You can never find a decent diagram when you need one, have a look at page 15 on this http://www.amd.com/us-en/assets/cont...docs/40555.pdf
(the document is all about accessing memory on different sockets of a multi socket system):
Both cores <-> linked to the System Request Interface (SRI) <-> linked to the Crossbar (XBar) <-> linked to the memory controller (MCT) and HyperTransport link(s). I'm sure that even this is a bit simplistic as well. (AMD just put enough info into the diagrams to help explain the document that contains it.)
Consider core0 reads address A0 - it gets the data from main memory and puts it in its cache, then core1 reads address A0, lets say core0 does not give the data to another other cores (one of those loner cores that keeps themselves to themselves) A0 is read from main memory and puts it in its core1 cache.
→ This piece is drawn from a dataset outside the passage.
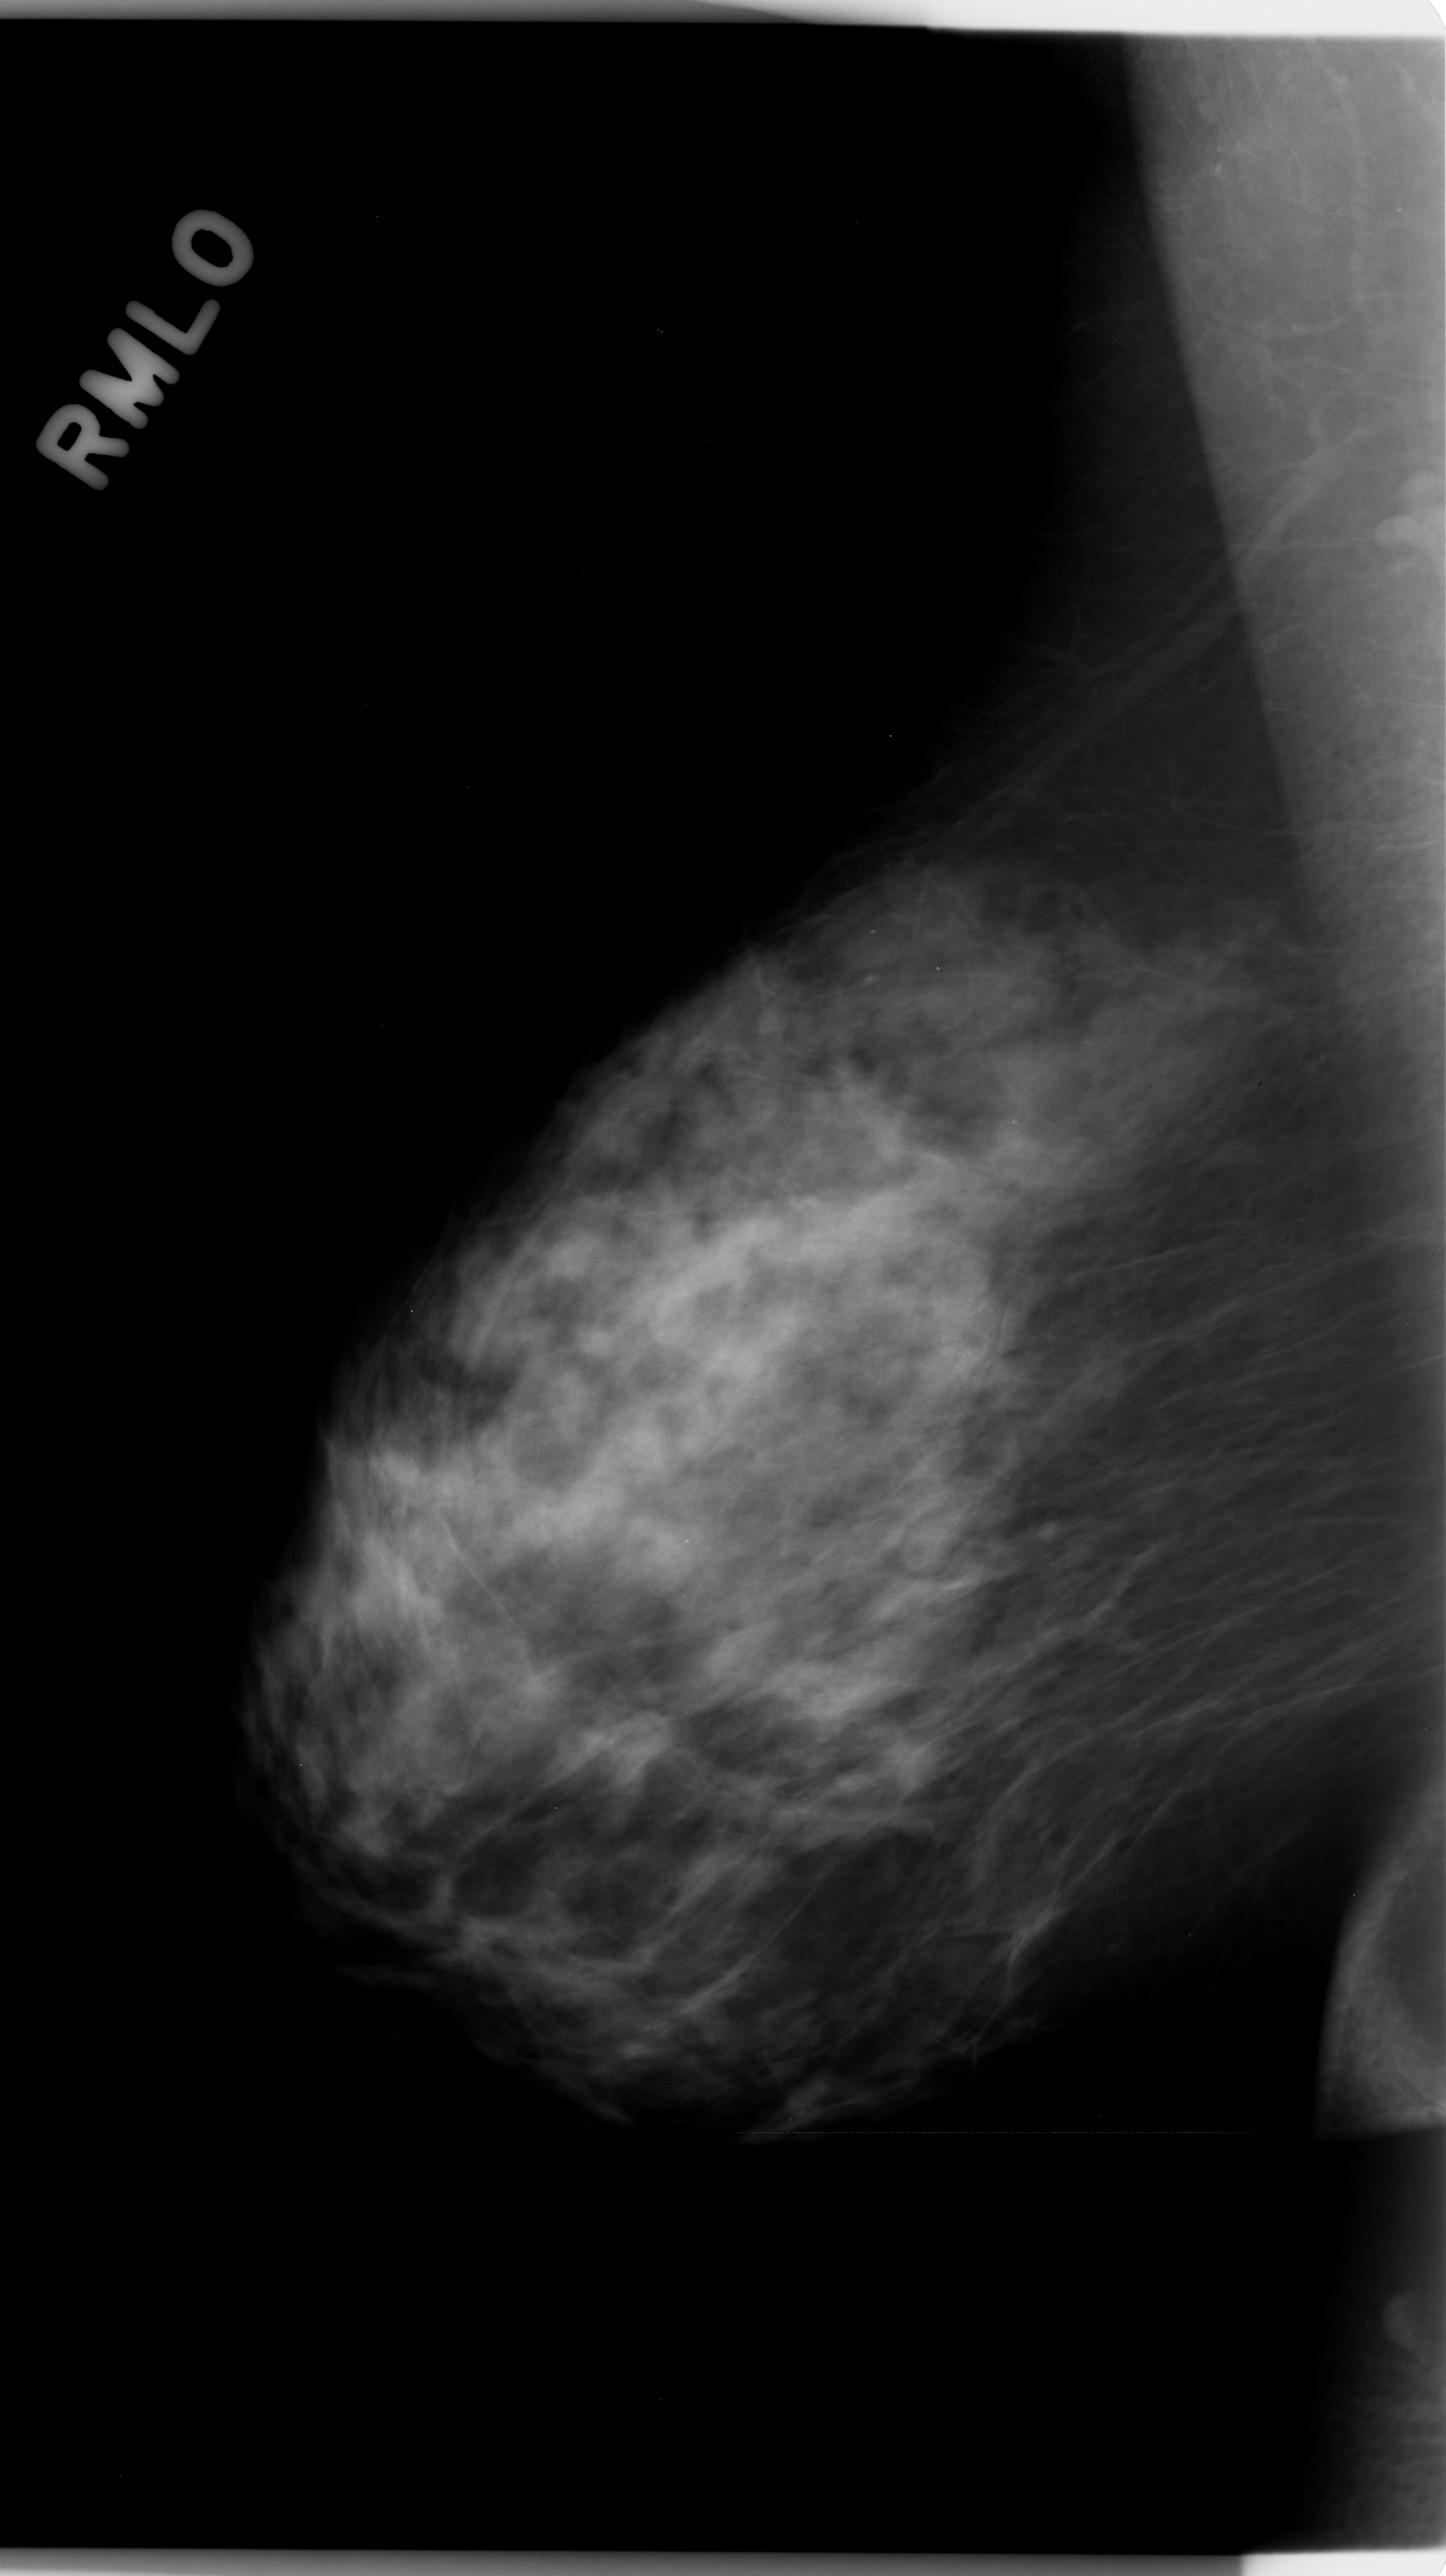
Digitized screen-film mammogram, right breast, MLO view.
Abnormality record for this image: calcifications, morphology amorphous, distribution clustered; BI-RADS assessment category 4; subtlety rating 2 on a 1 (subtle) to 5 (obvious) scale; pathology (as recorded): benign.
Core0 updates it's cache entry for address A0 with '10' ... core1 updates it's cache entry for address A0 with '30', both then try to update the main memory what should A0 be 10 or 30. Don't answer that! Just explains why you have lots of books and documents on Cache Coherency Theory. BTW it not just a cache problem consider a DMA controller updating A0 after the cores have read the address.
Caches need updating so they all agree at any single point time what the data in A0 is, so they will communication with each other. I agree they do not have to supply data to each other but if you read about Cache Coherency Methods you will see that there are opportunities for cores/CPUs to do this.In AM2 X2s, each core has access to 128 KB L1 Data, 128 KB L1 Instructions, and 512 KB or 1 MB L2. They have no access to any other core's caches. It has no way of knowing what the data is in the L2. As far as I know, it's impossible to share an L1 cache because the communication just to reach it would cause the core to wait at least one extra cycle. As far as I know, each core doesn't share anything with other cores besides the die.
At a very simple level core0 has read A0, when core1 reads A0 core0 is 'snooping'* the bus sees the read of A0 and invalidates its cache entry. It's a poor implementation (and probably has never been implementation - it's a theoretical solution that creates other problems) there are more complicated, and useful, methods see the web. AMD uses MOESI I cannot see a document on AMD site, google found this: http://www.techreport.com/reviews/20...5/index.x?pg=2)
Interested to see what you can find out, can AMD explain the xbitlabs article?
* sometimes referred to as sniffing